■ PROBLEM REQUIREMENTS ■
Produce the listing below again, exactly as shown.

■ EXERCISE INPUT ■
┌──

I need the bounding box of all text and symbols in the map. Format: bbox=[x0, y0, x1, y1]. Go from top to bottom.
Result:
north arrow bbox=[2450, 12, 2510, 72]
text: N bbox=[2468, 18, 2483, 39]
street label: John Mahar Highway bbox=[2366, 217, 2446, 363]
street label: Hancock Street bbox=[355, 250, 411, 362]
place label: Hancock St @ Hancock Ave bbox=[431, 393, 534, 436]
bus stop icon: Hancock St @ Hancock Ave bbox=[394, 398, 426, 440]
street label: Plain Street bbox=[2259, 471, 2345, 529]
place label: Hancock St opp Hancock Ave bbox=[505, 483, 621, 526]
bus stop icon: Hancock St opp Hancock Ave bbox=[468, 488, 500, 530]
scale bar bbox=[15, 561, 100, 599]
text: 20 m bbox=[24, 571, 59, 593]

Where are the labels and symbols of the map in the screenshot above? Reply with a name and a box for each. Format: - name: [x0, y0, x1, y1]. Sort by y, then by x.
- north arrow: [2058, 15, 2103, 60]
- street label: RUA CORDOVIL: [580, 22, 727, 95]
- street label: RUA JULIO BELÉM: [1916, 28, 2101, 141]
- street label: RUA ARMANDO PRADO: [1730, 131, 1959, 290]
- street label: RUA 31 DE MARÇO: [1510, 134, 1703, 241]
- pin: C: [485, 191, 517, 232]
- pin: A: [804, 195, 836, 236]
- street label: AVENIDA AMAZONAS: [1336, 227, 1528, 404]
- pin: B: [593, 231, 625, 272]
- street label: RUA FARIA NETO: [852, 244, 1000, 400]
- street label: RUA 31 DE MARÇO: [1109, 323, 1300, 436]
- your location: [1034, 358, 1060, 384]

└──

■ SOLVED EXERCISE ■
I need the bounding box of all text and symbols in the map. Format: bbox=[x0, y0, x1, y1]. Go from top to bottom.
Result:
north arrow bbox=[2450, 12, 2510, 72]
text: N bbox=[2468, 18, 2483, 39]
street label: John Mahar Highway bbox=[2366, 217, 2446, 363]
street label: Hancock Street bbox=[355, 250, 411, 362]
place label: Hancock St @ Hancock Ave bbox=[431, 393, 534, 436]
bus stop icon: Hancock St @ Hancock Ave bbox=[394, 398, 426, 440]
street label: Plain Street bbox=[2259, 471, 2345, 529]
place label: Hancock St opp Hancock Ave bbox=[505, 483, 621, 526]
bus stop icon: Hancock St opp Hancock Ave bbox=[468, 488, 500, 530]
scale bar bbox=[15, 561, 100, 599]
text: 20 m bbox=[24, 571, 59, 593]

Where are the labels and symbols of the map in the screenshot above? Reply with a name and a box for each. Format: - name: [x0, y0, x1, y1]. Sort by y, then by x.
- north arrow: [2058, 15, 2103, 60]
- street label: RUA CORDOVIL: [580, 22, 727, 95]
- street label: RUA JULIO BELÉM: [1916, 28, 2101, 141]
- street label: RUA ARMANDO PRADO: [1730, 131, 1959, 290]
- street label: RUA 31 DE MARÇO: [1510, 134, 1703, 241]
- pin: C: [485, 191, 517, 232]
- pin: A: [804, 195, 836, 236]
- street label: AVENIDA AMAZONAS: [1336, 227, 1528, 404]
- pin: B: [593, 231, 625, 272]
- street label: RUA FARIA NETO: [852, 244, 1000, 400]
- street label: RUA 31 DE MARÇO: [1109, 323, 1300, 436]
- your location: [1034, 358, 1060, 384]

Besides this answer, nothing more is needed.